##### Data supplied #####
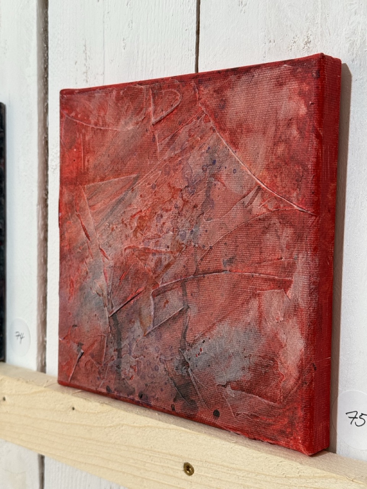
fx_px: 679
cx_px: 184
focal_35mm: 48
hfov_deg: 30.3
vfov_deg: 39.7
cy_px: 244
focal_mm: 6.76
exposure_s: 1/100
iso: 64
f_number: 1.78
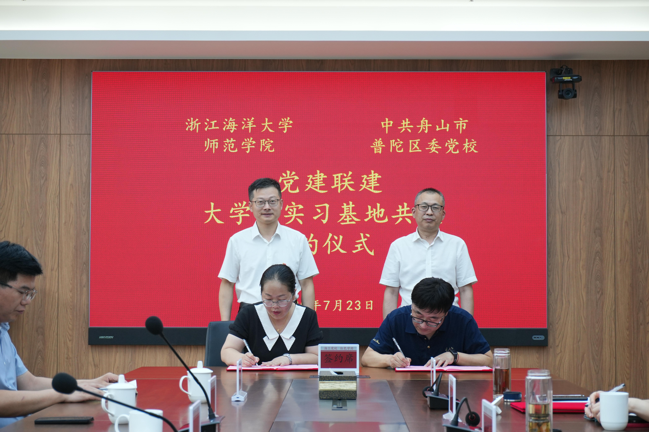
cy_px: 216
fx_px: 1352
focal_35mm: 75
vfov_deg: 18.2
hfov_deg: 27.0
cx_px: 324
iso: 500
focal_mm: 50
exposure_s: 1/80
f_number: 6.3
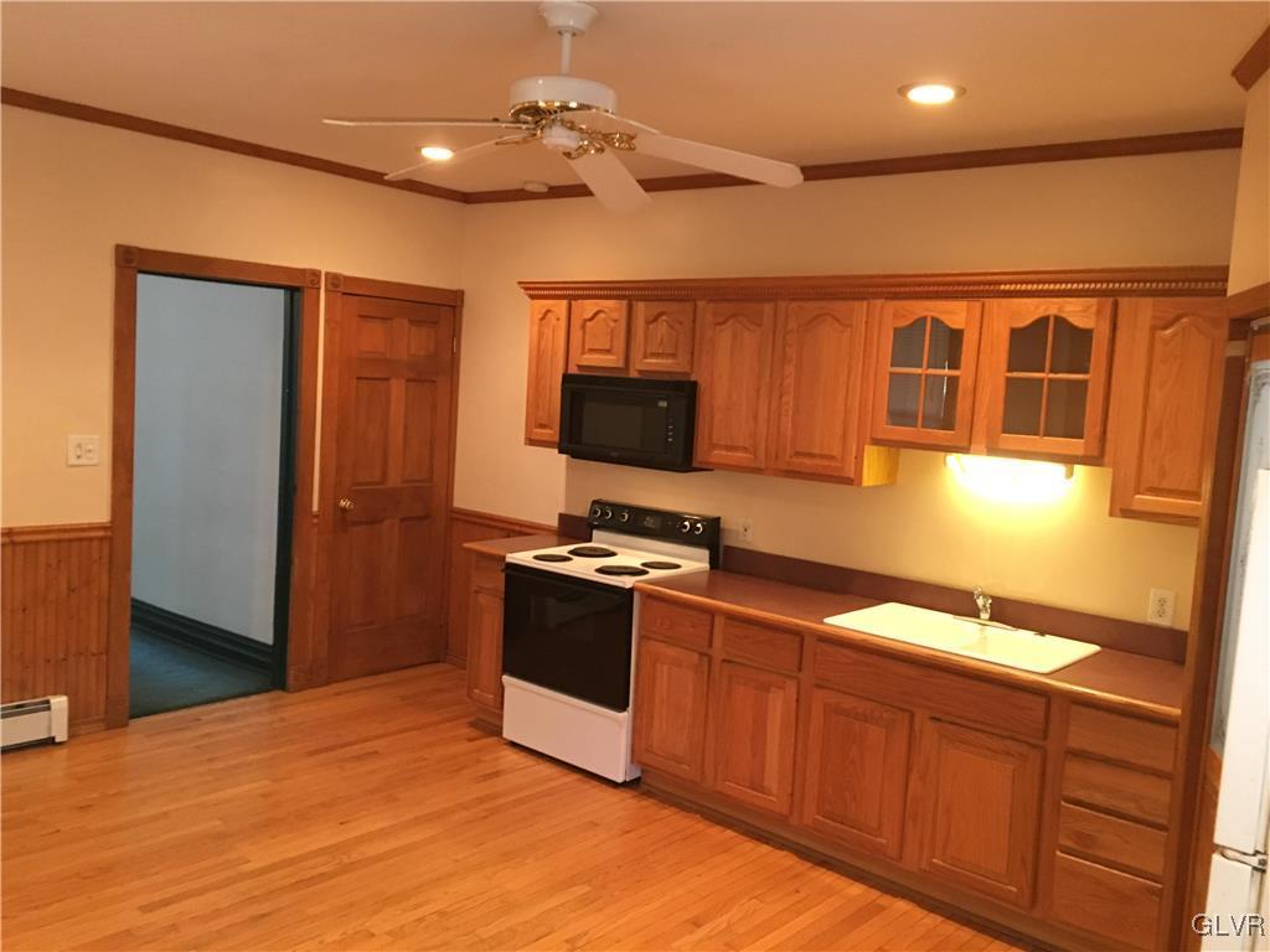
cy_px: 476
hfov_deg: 61.7
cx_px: 635
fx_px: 1064
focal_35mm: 29
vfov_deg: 48.2
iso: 200
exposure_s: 1/20
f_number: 2.2
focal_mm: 4.15
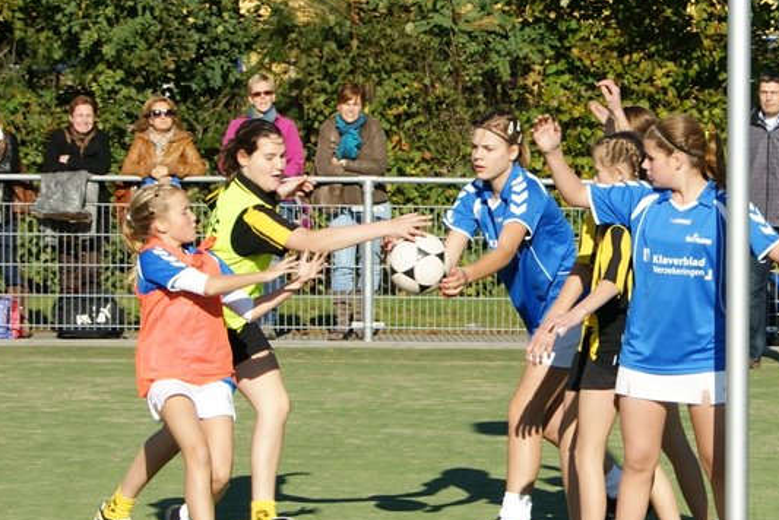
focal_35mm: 118
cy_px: 155
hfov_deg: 17.3
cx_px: 509
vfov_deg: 11.6
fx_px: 2557
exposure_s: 1/320
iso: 100
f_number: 7.1
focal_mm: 35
#####
Task description: Keep the pictures out of your answer, which should be the lines from the one with "exposure_s: 1/100" through the final line of the data, copied exactly.

Problem solution:
exposure_s: 1/100
iso: 64
f_number: 1.78
cy_px: 216
fx_px: 1352
focal_35mm: 75
vfov_deg: 18.2
hfov_deg: 27.0
cx_px: 324
iso: 500
focal_mm: 50
exposure_s: 1/80
f_number: 6.3
cy_px: 476
hfov_deg: 61.7
cx_px: 635
fx_px: 1064
focal_35mm: 29
vfov_deg: 48.2
iso: 200
exposure_s: 1/20
f_number: 2.2
focal_mm: 4.15
focal_35mm: 118
cy_px: 155
hfov_deg: 17.3
cx_px: 509
vfov_deg: 11.6
fx_px: 2557
exposure_s: 1/320
iso: 100
f_number: 7.1
focal_mm: 35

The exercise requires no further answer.